自動車保険のライアビリティ(賠償責任)のカバレッジは、100/300/50のように3つの数字で表されることが常でしたが、最近では数字がひとつだけ、たとえば「300」のように表記してあるタイプのものが出てきました。ライアビリティのカバレッジを考えるとき、このふたつの違いは何なのか、どう比べたらいいのか、どちらを選んだほうがいいのかなどを考えてみたいと思います。いざ事故のときにあわてなくていいように、自動車保険のなかでももっとも重要な要素であるライアビリティ・カバレッジをきちんと理解しておきたいですね。
スプリット・リミットとシングル・リミット
100/300/50はスプリット・リミット(SL-Split Limit)と呼ばれ、最初の数字はひとりあたりの対人ライアビリティ補償限度、次の数字は事故一件あたりの対人ライアビリティ補償限度、最後の数字は事故一件あたりの対物ライアビリティの限度です。
これに対して、300と数字がひとつで表記されるのはコンバインド・シングル・リミット(Combined Single Limit、以下シングル・リミットとする)と呼ばれ、事故一件につき、対人・対物のライアビリティ合計補償限度を表します。
スプリット・リミットの場合とシングル・リミットの場合で、補償にどのような差が出てくるか見てみましょう。
サンプル・ケース1
車2台を巻き込む事故を引き起こし、合計3人に負傷を負わせた場合。
車#1 : Aさん $50,000被害、Bさん $120,000被害、車両被害#1 $30,000
車#2 : Cさん $60,000被害、車両被害#2 $40,000
100/300/50の場合
Aさん全額補償、Bさん$100,000まで補償($20,000不足)、Cさん全額補償
車#1と車#2は、$50,000をシェア($20,000不足)
合計で$40,000の補償不足
300の場合
総被害額は$300,000であり、車も人も全額補償
シングル・リミットの300のカバレッジのほうが、対人・対物のどんな補償にも補償リミットを振り分けられるというフレクシビリティがあります。これはシングル・リミットの大きな長点です。スプリット・リミットのほうでは、$40,000の補償不足分が出てしまい、アンブレラ保険などエキストラの保険に入っていなければ、これは個人が負担することになるでしょう。
サンプルケース2
相手の車に追突し、合計3人に負傷を負わせた場合。
Aさん $100,000被害、Bさん $100,000被害、Cさん $100,000、車両被害 $50,000
100/300/50の場合
ひとりあたり$100,000、合計$300,000と対物$50,000を全額補償
300の場合
3人の被害者と一台の車に対し、総補償額の$300,000を割り振る($50,000の不足)
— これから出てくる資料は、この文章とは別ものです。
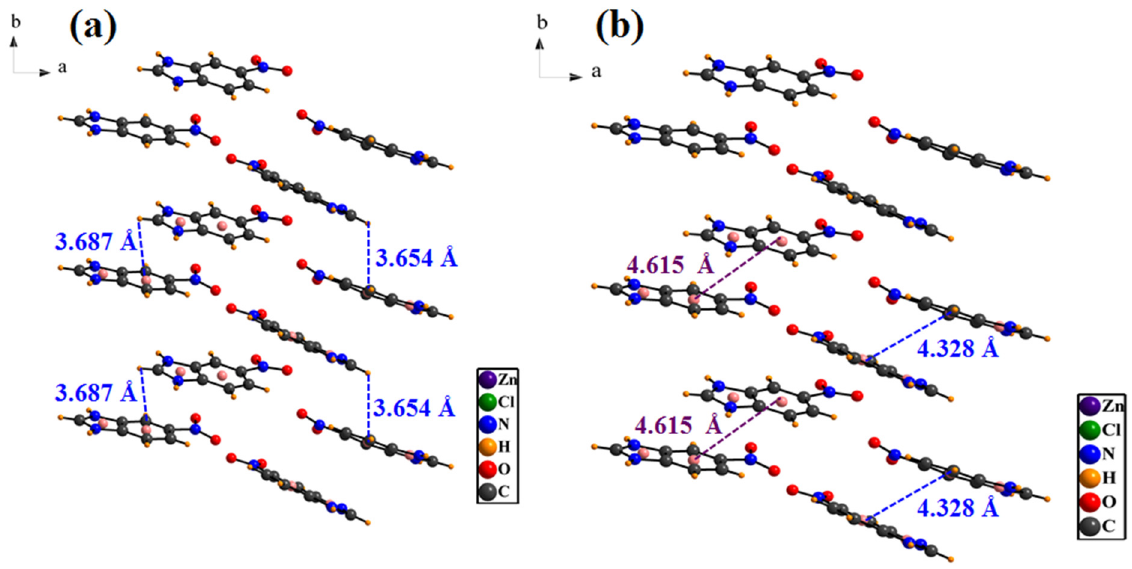
Figure 3. ( a ) C–H… π interactions ; ( b ) π … π interactions. Figure 3. ( a ) C–H . . . π interactions; ( b ) π . . . π interactions.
このように、スプリット・リミットの場合は、対人と対物とで事故一件に対しての補償リミットが別々に設定されていますので、場合によってはこちらのほうが補償額が多くなることがあります。
どちらを選ぶか?
それぞれカバレッジと保険料との組み合わせを比較して、有利なほうを選ぶことになります。通常、似たようなレベルのカバレッジであれば、フレキシビリティの高い分だけシングル・リミットのほうが保険料が高いようです。スプリット・レベルを一段階上のカバレッジにして、その保険料と比べてみるのもよいでしょう。
1) スプリット・リミット100/300/50
2) シングル・リミット 300
3) スプリット・リミット 250/500/100
とを比較する。
また、アンブレラ保険に加入することを考えているのであれば、それとの組み合わせで保険料を比べてみることも必要です。アンブレラ保険に加入するのであれば、スプリット・リミットであれ、シングル・リミットであれ、基本の自動車保険の不足分はアンブレラ保険によってまかなわれることになります。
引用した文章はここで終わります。